Final Rating: 2.5/5
Norwegian writer and director Bent Hamer, brings his Nordic sensibilities to this dark “comedy”. I put comedy in quotations because while there is humour to this film, it’s just not the kind you laugh out loud from, and oftentimes you feel terrible for even thinking it is funny. The film is about a dying town who has a commission run by the sheriff, a pastor and a doctor and they hire someone to be the bearer of bad news to next of kin when someone dies. But the town of Karmack, isn’t an average town, people seem to have freak accidents in ways that are both horrifying and deeply ironic.
Norwegian actor Pål Sverre Hagen, who starred in the 2012 Oscar nominated film Kon-Tiki, plays Frank, a man who is hired to bring the worst news possible to families. He gets the job because he’s used to giving out bad news as a former attendant at a train station, letting customers know that trains were no longer stopping in Karmack, himself being blamed for something beyond his control. He experienced tragedy in losing his father in one of the town’s many freak accidents. Paul Gross plays the town sheriff, knowing that Karmack is about to run out of money but still finding it useful to have a person like Frank on the payroll.
Frank is told his beat up car needs to be refurbished and given a new paint job, one in grey. He also gets fitted for a new suit, a black blazer and pants and black tie to go with it. Hagen’s tall stature on his slim body makes him look imposing like an angel of death. He sits around on his stoop waiting for bad news to arrive to deliver it, or hovers at the end of a hospital bed. The film feels like a modern adaptation of Ingmar Bergman’s The Seventh Seal where Death follows a medieval knight around waiting for the right time to claim what is his. Frank gets accused of being bad luck and the reason why there are so many freak accidents are because of him, making you question if he had something to do with the train station shutting down too.
The film was shot in Sault Ste. Marie, a former steel town that has been rapidly declining, and it was used for Karmack, an American city that we aren’t told what state it is in, but could easily be any town that has experienced similar hard times like Detroit, Milwaukee, Cleveland or Buffalo. You can tell that it isn’t set dressing to see an abandoned main strip, with boarded up shops and graffiti so faded there aren’t any taggers around to vandalize these properties anymore. Not since Midnight Cowboy in 1969, have I seen a city so drab and depressing on film.
The main thesis of the film is how people deal with grief, Frank apparently experienced none over his father’s death, but when his job hits close to home with someone close to him being a victim of head scratching tragedy he begins to unravel. Every time Frank has to deliver bad news we get to see the full spectrum of how people handle such an intense report. Couples will have wildly different responses, like Sheila McCarthy as Mrs. Stout, who upon learning of her son’s passing, jumps out of the shop her and her husband share to rush to the hospital because it couldn’t possibly be true, while Bill Lake who plays Mr. Stout slumps in his chair and breaks down crying trying to process the information.
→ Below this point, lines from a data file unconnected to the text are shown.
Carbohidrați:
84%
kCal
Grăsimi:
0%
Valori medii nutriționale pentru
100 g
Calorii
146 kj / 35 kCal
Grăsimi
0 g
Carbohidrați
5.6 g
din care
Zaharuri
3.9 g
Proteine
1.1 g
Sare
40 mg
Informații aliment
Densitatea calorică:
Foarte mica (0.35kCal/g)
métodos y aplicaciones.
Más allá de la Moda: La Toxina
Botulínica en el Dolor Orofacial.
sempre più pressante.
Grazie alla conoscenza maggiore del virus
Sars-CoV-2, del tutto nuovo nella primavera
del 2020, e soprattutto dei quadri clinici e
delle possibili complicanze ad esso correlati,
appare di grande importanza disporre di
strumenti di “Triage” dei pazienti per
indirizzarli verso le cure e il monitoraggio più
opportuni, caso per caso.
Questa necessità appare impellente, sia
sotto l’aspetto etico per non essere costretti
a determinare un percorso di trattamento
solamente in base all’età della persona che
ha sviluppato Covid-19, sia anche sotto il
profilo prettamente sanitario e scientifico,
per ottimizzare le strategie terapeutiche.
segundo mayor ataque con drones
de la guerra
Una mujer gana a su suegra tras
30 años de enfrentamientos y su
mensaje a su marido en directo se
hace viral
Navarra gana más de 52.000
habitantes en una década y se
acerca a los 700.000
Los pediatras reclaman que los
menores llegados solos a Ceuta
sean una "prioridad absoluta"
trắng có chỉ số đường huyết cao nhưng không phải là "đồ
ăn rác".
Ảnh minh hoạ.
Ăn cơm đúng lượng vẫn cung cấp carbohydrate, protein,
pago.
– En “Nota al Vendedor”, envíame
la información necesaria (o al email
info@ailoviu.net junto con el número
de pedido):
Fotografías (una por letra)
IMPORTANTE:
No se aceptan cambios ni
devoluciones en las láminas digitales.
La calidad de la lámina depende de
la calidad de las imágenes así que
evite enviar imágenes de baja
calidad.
As the film goes on, things get darker and darker, making your chest tighten up at how difficult it is becoming to be a person forced to deliver only bad news. Frank is like a Michael Scott type of character, that is if you remove any sense of humour he might have and are just left with the bleak awkwardness of a man who you know is making wrong decisions. Hagen’s often blank face is a well of confusion and bitterness that is utterly striking to watch, you can’t take your eyes off of him even if you know you should look his way.
The Middle Man was seen during the 2021 Toronto International Film Festival. Thank you to Route 504 for the advanced screener. The film does not have a North American release date at the time.